This article covers five ways your self-directed IRA can invest with limited funds. Because, even the most seasoned investors had to start somewhere. And, if you’re new to the freedom of self-directing your IRA or solo 401(k), you may decide to start small until you get the hang of it. Thankfully, there are many different ways to invest with limited funds in your self-directed IRA or solo 401(k).
In each investment strategy below, your retirement plan is considered the investor. The asset is titled in the plan’s name, and all income is deposited directly into your self-directed IRA or solo 401(k) on a tax-sheltered basis.
5 Investment Strategies to Invest with Limited Funds
1. Mobile homes
Affordable housing is crucial for many people in lower-income brackets and for retirees on fixed incomes. Mobile homes cost these individuals and families less to own and maintain than a house that comes with property. Even retirees who enjoy much higher income brackets prefer the ease of mobile home life to owning a single-family home or apartment living.
Mobile homes also cost less to invest in and maintain than single or multifamily dwellings. This is why many individuals use them to build retirement income.
There are a few ways your IRA can invest in mobile homes. You can buy a mobile home that is located in a mobile home park or invest in single mobile homes that come with the land they are parked on (much like investing in a single-family home, but less expensive). Either way, your IRA earns tax-sheltered income on renting it or selling it. You can also purchase an entire mobile home park to earn a bit more lucrative, long-term rental income.
2. Tax liens and deeds
Tax lien and deed investments are inexpensive and can produce quick returns. When property taxes are in arrears, municipalities often hold public auctions to sell liens and deeds to investors in order to maintain adequate operating capital.

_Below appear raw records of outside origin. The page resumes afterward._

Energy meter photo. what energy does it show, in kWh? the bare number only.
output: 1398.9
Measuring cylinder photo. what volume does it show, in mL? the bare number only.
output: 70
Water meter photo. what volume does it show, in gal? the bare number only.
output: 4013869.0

Investors who win the lien and/or deed bids pay the taxes, fees, and penalties owed to the municipality.
With tax liens, the investor receives income through a set interest rate and fees. The majority of liens are paid in full to the investor within one to three years. Depending on the situation—your IRA has the potential to earn consistent income on the repayment of these notes. In cases of default, you can take possession of the property and earn additional income when you rent it, flip it, or sell it. In tax deed transactions, the investor takes immediate possession of the property and can renovate it to rent it out or sell it.
Since your IRA is the investor in either transaction, all income from liens and/or deeds is deposited into your IRA on a tax-sheltered basis.
3. Private lending
Your self-directed IRA can lend money through online platforms and to individuals that you know or become connected to on a personal level.

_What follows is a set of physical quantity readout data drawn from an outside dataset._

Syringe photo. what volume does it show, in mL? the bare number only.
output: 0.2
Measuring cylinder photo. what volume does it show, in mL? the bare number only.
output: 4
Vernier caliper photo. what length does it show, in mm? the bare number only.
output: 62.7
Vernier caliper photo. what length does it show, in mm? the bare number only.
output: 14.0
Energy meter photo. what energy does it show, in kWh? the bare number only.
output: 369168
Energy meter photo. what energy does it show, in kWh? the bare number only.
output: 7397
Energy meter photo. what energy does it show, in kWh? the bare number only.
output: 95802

Peer-to-peer lending platforms are popular because they require less capital to invest. The premise is to make several small loans to a few different people and reap potential returns that can further grow your investing capital. The income your IRA gains through these transactions is earned on the interest of the loans.
In private lending investments, your IRA is basically the bank and extends loans to individuals who need cash. For example, let’s say you have a friend who needs $5k to pay off a debt. Your IRA can loan that cash to your friend. Your friend signs a promissory note to repay the loan in a certain amount of time at an interest rate you set. Because there is no collateral attached to this loan, you can charge little higher interest rate—let’s say 12.5 percent instead of 6.25 percent. Depending on the length of the loan, your retirement plan has the potential to score a good return on that investment.
4. Private equity and stock
Private equity and stock options do not always involve sophisticated investors with the required net worth of the Warren Buffets or Mitt Romneys of the world. There are many options available to non-accredited investors. For instance, you can buy one or more shares of stock in a private company whose goal is to go public within a year or so. The U.S. Securities and Exchange Commission (SEC) regulations also allow businesses to set up crowdfunding deals for their private stock for non-accredited investors. And, your self-directed IRA can do the same. Depending on how well the company performs when it does go public, that stock can sell for a much greater price than it cost.
5. Partnering funds
These transactions help reduce investment buy-in costs as well as offset risk potential. Pooling funds is common in both lucrative and less expensive investing opportunities. Your IRA can partner with your personal funds, with another IRA, person, or entity to invest. The returns are based on the percentage of your IRA’s buy-in. So, if your IRA purchased 40 percent of an asset, it would receive 40 percent of any gains and be responsible for 40 percent of any expenses related to the investment.
When investing using a self-directed plan to invest in any of the above options, all income earned is tax-deferred or tax-free depending on the type of plan you have. The gains your account earns can be used for future investments—and if you make the right choices and your assets perform well—you have the potential to grow funds in your account at a faster pace than returns on bonds, mutual funds, or CDs.